[Short problem]
Reproduce the part of the listing below that begins with the line containing "family: Phoridae" and continues through the end of the listing, both ends included. Leave the pictures out of your answer.

┏━━

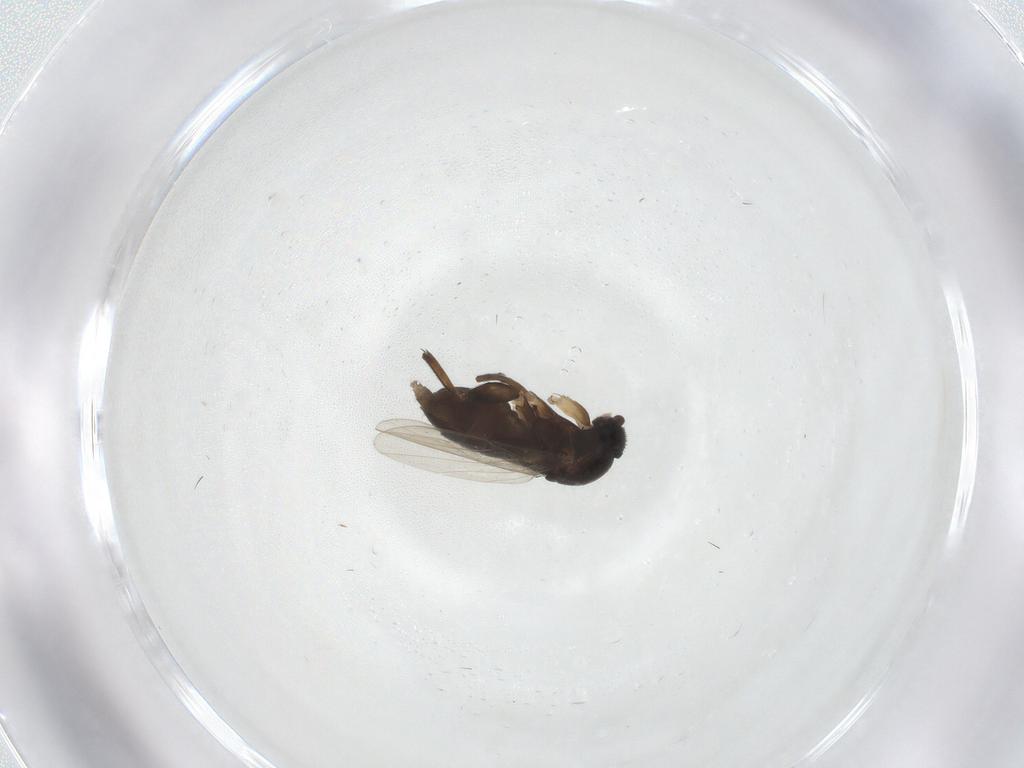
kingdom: Animalia
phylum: Arthropoda
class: Insecta
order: Diptera
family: Phoridae
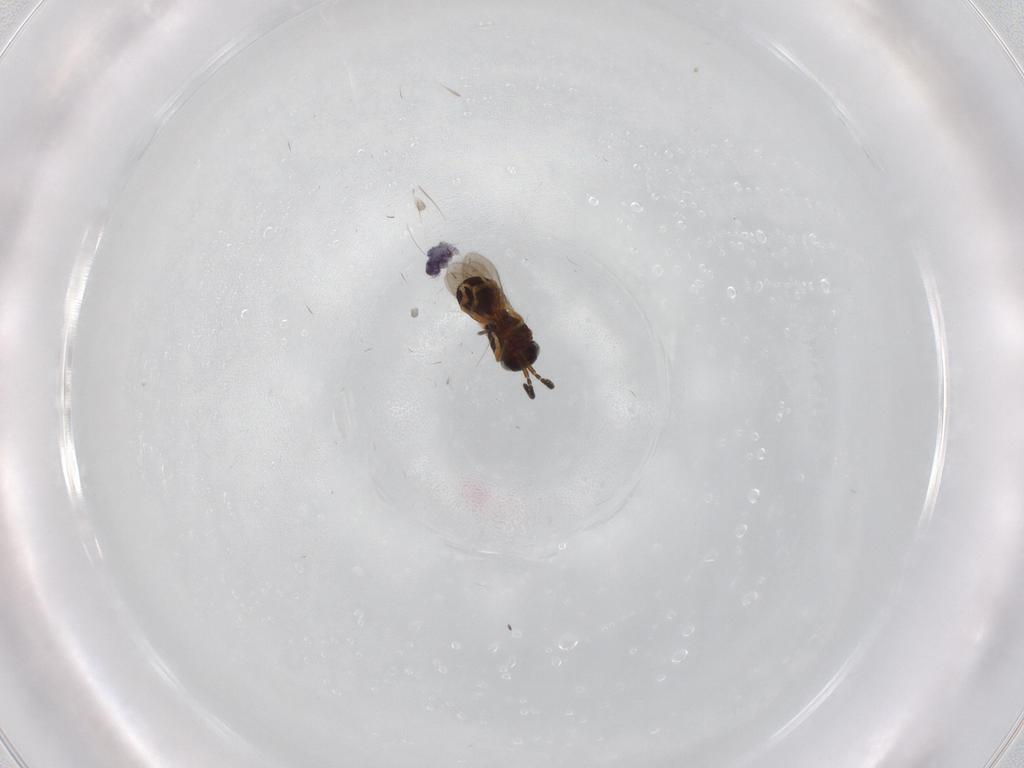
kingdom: Animalia
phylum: Arthropoda
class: Insecta
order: Hymenoptera
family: Scelionidae
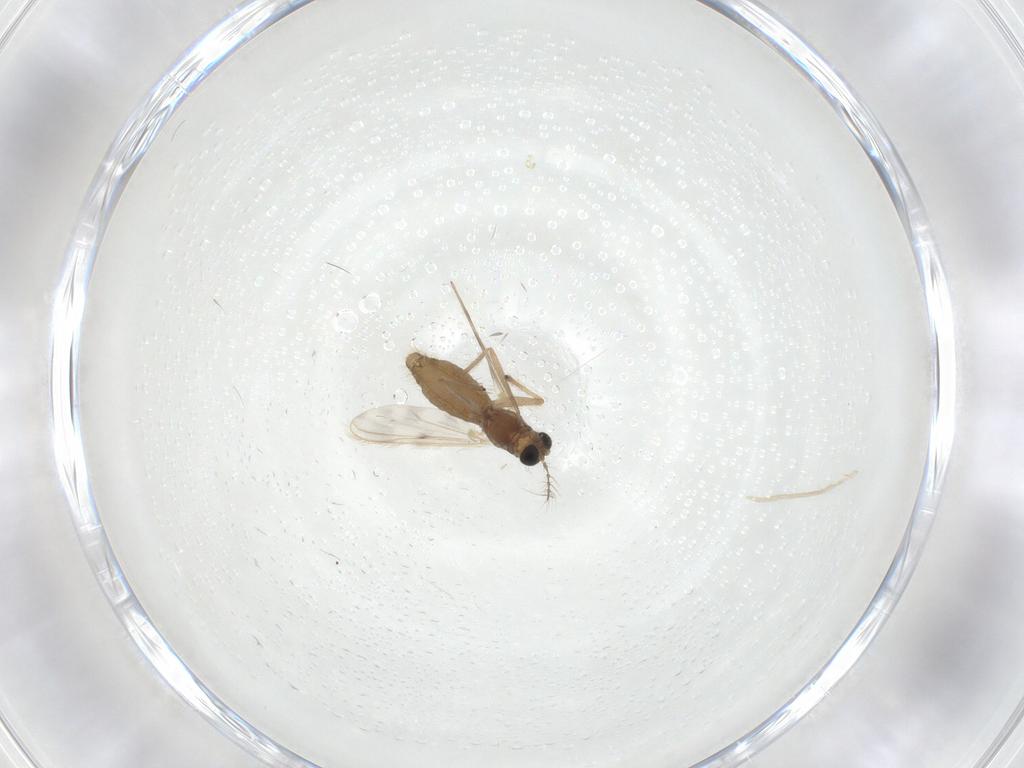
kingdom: Animalia
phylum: Arthropoda
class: Insecta
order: Diptera
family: Chironomidae
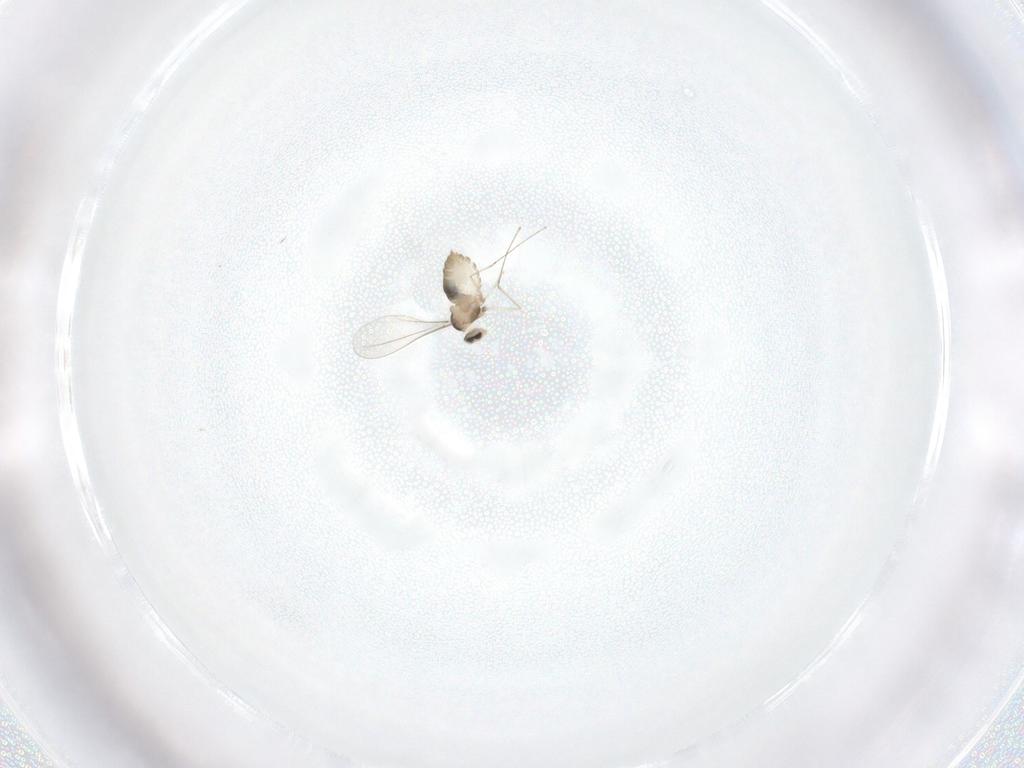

┗━━

[Result below]
family: Phoridae
kingdom: Animalia
phylum: Arthropoda
class: Insecta
order: Hymenoptera
family: Scelionidae
kingdom: Animalia
phylum: Arthropoda
class: Insecta
order: Diptera
family: Chironomidae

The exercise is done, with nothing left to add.